# Recorded data:
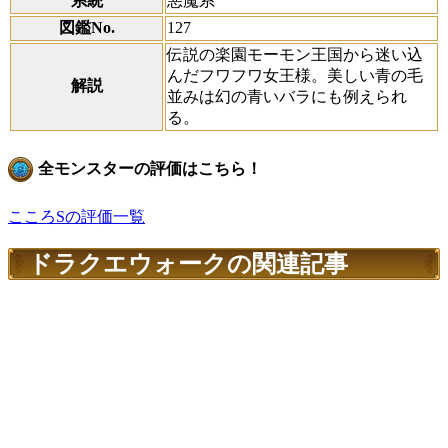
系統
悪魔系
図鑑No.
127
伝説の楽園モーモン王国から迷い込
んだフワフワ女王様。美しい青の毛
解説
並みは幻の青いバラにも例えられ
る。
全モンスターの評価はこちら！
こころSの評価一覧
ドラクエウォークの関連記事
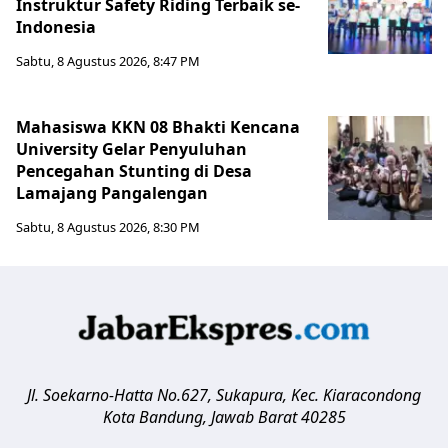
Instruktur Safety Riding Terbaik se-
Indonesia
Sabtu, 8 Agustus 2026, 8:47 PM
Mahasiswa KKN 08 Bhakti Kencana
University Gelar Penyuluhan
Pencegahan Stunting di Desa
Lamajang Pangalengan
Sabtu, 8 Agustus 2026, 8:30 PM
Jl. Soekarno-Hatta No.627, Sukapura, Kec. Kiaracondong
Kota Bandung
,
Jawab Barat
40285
* * *
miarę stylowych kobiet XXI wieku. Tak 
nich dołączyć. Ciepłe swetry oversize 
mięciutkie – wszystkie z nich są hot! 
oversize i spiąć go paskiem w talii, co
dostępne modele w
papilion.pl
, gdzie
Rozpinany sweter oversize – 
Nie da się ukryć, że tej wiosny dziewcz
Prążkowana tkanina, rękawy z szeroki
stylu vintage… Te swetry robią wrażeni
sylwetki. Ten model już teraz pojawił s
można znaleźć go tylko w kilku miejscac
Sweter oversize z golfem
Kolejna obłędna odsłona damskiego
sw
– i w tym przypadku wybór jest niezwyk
...
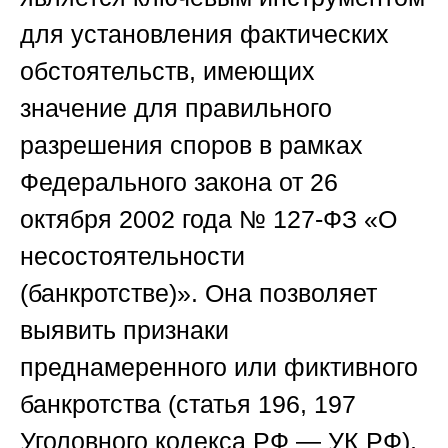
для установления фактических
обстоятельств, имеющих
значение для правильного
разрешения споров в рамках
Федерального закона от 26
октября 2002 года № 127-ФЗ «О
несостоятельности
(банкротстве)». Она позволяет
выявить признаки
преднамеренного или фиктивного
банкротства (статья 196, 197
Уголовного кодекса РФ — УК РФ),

# Try it:
Reproduce the lines above, beginning at the line with "Kolejna obłędna odsłona damskiego" and stopping after the line with "wybór jest niezwyk", exactly as they are.

# Result for this task:
Kolejna obłędna odsłona damskiego
sw
– i w tym przypadku wybór jest niezwyk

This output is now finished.